■ **WHAT THE EXERCISE ASKS**: Copy each line of the records below that contains the string "left", treating uppercase and lowercase letters as distinct.

■ **PROVIDED RECORDS**:
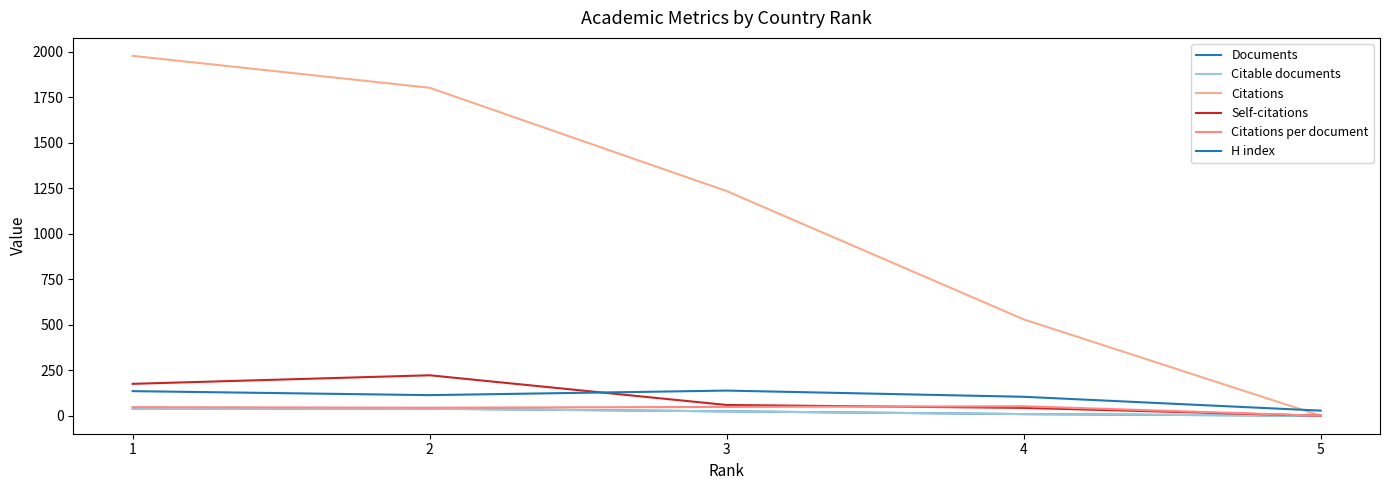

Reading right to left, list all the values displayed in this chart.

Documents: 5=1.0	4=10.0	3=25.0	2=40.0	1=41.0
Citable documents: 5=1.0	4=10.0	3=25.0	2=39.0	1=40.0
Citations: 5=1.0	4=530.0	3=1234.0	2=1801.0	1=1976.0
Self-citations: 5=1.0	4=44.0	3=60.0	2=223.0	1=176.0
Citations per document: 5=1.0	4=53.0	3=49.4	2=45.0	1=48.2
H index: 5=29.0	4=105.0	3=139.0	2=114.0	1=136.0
--
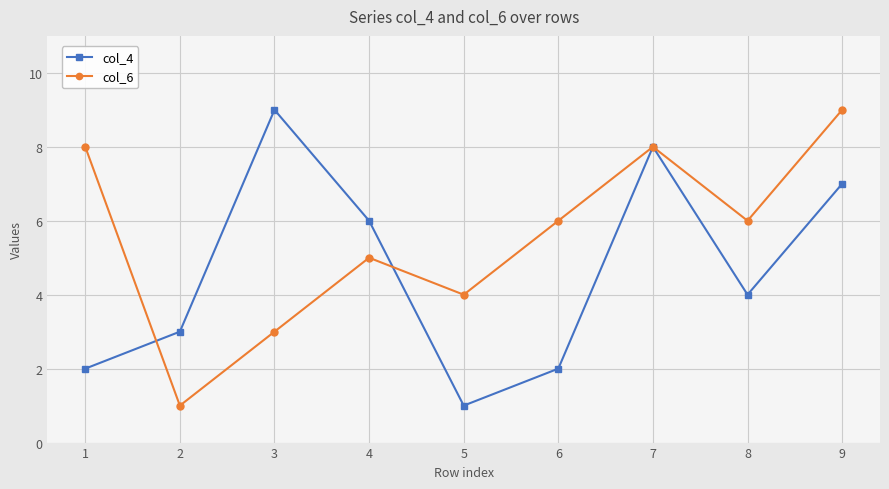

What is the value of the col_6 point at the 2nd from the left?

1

■ **RESULT OF THIS TASK**:
Reading right to left, list all the values displayed in this chart.
What is the value of the col_6 point at the 2nd from the left?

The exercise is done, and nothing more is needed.